É nesse cenário que senadores passaram a enxergar o presidente do Senado “mais aberto” à discussão de uma anistia aos investigados e condenados pelos atos de 8 de janeiro. Antes, Alcolumbre aceitava debater apenas ajustes de pena e dosimetria, rejeitando qualquer ideia de perdão amplo. Agora, no embalo do desgaste com Lula e com a indicação de Messias, parlamentares falam em “janela de oportunidade” para pautar um projeto de anistia — justamente o pesadelo do governo. Nos bastidores, circula a leitura de que, em retaliação, Alcolumbre estaria disposto a colocar o tema na mesa em troca do apoio da direita para barrar ou, no mínimo, constranger a sabatina de Messias ao STF.

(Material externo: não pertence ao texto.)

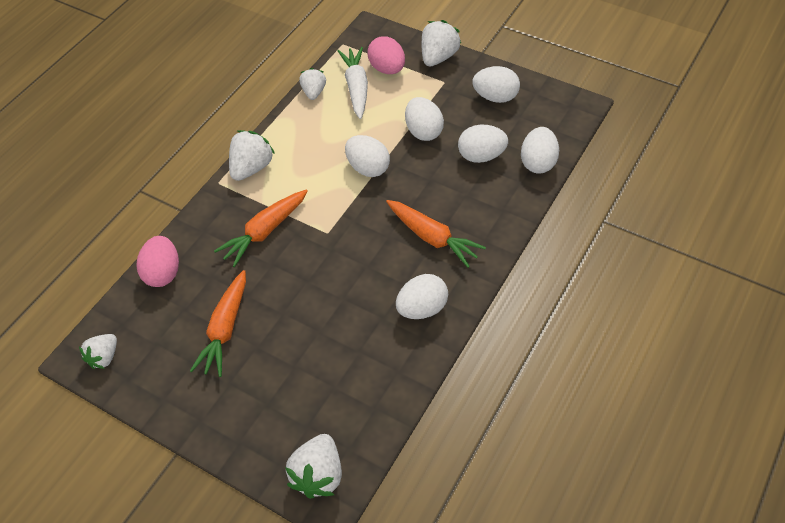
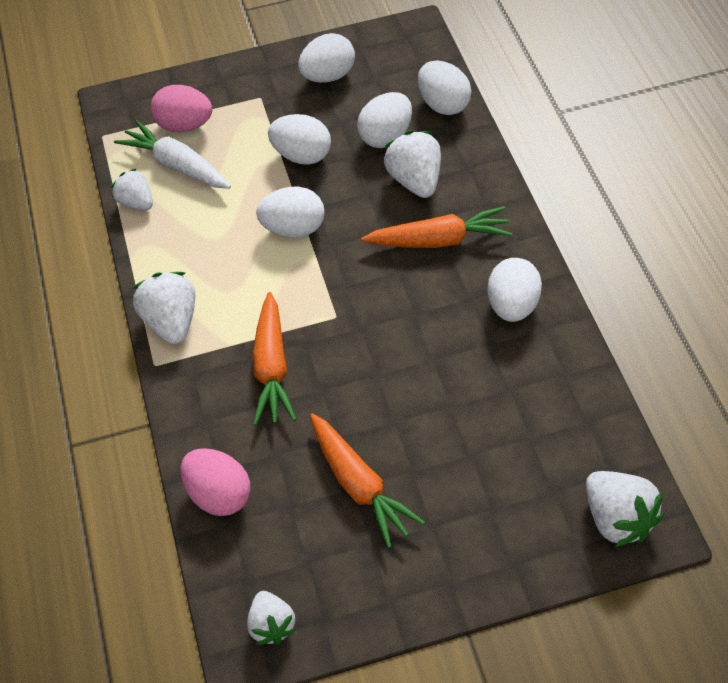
camera: 45 degrees left, 0 degrees up
white strawberry [422,20,461,66] -> white strawberry moved to [384,131,441,198]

Na outra ponta da Praça dos Três Poderes, o movimento é semelhante. Hugo Motta, presidente da Câmara, oficializou o rompimento da relação institucional com o líder do PT, Lindbergh Farias. Depois de críticas públicas do petista à condução de projetos sensíveis, como o PL Antifacção, Motta respondeu dizendo não ter mais “interesse em ter qualquer tipo de relação” com o líder governista. O gesto foi lido por governistas como um recado direto ao Planalto e aumentou o temor de que pautas de interesse do governo passem a ser travadas ou redesenhadas ao gosto da nova maioria congressual.

O resultado é um governo encurralado: com Alcolumbre irritado pela indicação de Messias e flertando com a anistia, e com Hugo Motta rompido com o PT e sob pressão de uma base cada vez mais à direita, Lula vê sua articulação política derreter em público. A direita, por sua vez, enxerga a oportunidade de transformar a sabatina de Messias em plebiscito sobre o governo e usar a pauta da anistia como arma máxima contra o Planalto. Se nada mudar, a indicação ao STF — que deveria ser um movimento de força do presidente — pode acabar se tornando a maior derrota política deste mandato.